--- start of Text section ---
Well it seems that the FBI got caught red-handed [URL="Read More
http://www.wired.com/threatlevel/2010/10/fbi-tracking-device/#ixzz11kSz5Rrc"]spying on a U.S. Arab-American citizen[/URL].
Afifi, a business marketing student at Mission College in Santa Clara, discovered the device last Sunday when he took his car to a local garage for an oil change. When a mechanic at Ali’s Auto Care raised his Ford Lincoln LS on hydraulic lifts, Afifi saw a wire sticking out near the right rear wheel and exhaust. Garage owner Mazher Khan confirmed for Wired.com that he also saw it. A closer inspection showed it connected to a battery pack and transmitter, which were attached to the car with a magnet. Khan asked Afifi if he wanted the device removed and when Afifi said yes, Khan pulled it easily from the car’s chassis.
After he identified the device by posting pictures of it on the internet with the question "what is this", it was identified as a tracking device made by a company that sells such devices exclusively to law enforcement. He was later confronted outside his house by FBI agents and police officers, questioned, and was asked for the device back. I say 'asked for' in only the loosest terms because they also added "We’re going to make this much more difficult for you if you don’t cooperate" (It
is expensive).
--- end of Text section ---
▸ **Written request a**
Count the lines in the records below that contain the string "genus", treating uppercase and lowercase letters as distinct, and give only the number.
--- start of Task inputs ---
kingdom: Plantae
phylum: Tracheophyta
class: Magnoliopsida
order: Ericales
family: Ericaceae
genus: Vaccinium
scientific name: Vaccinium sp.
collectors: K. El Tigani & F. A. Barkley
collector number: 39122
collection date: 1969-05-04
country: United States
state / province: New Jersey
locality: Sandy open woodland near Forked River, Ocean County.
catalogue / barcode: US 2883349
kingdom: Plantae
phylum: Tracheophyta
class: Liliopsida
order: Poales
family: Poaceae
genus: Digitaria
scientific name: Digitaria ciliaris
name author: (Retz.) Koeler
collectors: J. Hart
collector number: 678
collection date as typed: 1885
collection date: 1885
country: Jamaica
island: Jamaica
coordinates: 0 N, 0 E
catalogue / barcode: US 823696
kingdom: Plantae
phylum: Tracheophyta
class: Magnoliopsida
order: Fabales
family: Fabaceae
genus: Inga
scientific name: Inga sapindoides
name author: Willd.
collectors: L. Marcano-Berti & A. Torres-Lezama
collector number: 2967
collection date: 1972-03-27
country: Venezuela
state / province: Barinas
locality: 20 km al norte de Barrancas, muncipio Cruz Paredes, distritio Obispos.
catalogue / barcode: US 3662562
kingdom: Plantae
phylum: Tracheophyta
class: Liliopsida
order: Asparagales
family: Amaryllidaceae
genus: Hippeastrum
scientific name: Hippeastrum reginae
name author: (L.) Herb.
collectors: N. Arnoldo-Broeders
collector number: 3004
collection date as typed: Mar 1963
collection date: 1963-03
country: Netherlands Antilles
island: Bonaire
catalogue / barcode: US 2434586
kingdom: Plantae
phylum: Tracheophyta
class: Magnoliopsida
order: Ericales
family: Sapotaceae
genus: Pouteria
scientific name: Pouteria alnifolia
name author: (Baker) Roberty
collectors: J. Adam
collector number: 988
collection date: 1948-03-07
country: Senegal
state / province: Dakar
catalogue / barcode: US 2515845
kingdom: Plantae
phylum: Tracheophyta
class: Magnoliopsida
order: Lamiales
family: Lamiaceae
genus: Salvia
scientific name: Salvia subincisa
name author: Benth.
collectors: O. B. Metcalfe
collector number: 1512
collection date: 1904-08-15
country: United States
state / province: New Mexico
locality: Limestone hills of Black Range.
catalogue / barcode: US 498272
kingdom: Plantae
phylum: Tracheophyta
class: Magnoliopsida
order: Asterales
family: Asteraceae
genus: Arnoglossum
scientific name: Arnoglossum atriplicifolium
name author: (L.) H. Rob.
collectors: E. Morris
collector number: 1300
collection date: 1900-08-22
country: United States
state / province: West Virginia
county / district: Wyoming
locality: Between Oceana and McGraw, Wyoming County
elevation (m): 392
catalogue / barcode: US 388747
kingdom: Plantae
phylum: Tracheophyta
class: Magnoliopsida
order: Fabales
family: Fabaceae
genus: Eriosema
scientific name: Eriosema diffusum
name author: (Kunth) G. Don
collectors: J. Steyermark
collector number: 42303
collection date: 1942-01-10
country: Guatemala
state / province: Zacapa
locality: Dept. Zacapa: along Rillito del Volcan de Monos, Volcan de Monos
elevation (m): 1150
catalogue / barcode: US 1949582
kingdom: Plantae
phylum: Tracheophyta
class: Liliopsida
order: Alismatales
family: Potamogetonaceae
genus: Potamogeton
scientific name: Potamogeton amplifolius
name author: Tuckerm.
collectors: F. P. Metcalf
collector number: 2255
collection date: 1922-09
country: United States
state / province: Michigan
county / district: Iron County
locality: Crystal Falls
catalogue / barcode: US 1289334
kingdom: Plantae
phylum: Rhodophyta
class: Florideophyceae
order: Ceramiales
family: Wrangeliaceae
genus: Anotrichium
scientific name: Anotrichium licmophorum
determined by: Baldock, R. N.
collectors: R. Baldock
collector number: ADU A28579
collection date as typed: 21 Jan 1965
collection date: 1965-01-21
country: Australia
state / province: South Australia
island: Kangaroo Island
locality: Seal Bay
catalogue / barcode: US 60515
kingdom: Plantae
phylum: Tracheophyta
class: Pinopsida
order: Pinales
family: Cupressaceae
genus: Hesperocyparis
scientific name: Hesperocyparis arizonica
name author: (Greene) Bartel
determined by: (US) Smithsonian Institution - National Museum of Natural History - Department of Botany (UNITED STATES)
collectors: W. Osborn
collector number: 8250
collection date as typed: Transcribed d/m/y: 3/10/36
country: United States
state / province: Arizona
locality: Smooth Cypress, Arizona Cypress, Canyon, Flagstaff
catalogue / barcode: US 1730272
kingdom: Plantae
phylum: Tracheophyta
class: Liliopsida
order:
--- end of Task inputs ---
▸ **Written request b**
Resume the post about the FBI tracking device found on a student's car, writing on from its final sentence.

▸ **Exercise result a**
11

▸ **Exercise result b**
Apperently attatching the device is legal though.
in the wake of a recent ruling by the 9th U.S. Circuit Court of Appeals saying it’s legal for law enforcement to secretly place a tracking device on a suspect’s car without getting a warrant, even if the car is parked in a private driveway.
Now I'm not too sure on the exact legalities of this situation, but isn't there some sort of probable cause that the FBI needs to establish before just throwing a GPS device into someone's car, violating their civil liberties somewhat to do so? Or is the suspect here just brown enough for the FBI to go "National Security" and everything's justified? I'm kind of leaning towards violation of civil liberties here, but the subject is just so murky nowadays it's almost impossible to be sure. Hella embarrassing for the FBI I must say if their tracking equipment can be found while getting your brakes checked.
If you can't beat them, arrange to have them beaten in your presence.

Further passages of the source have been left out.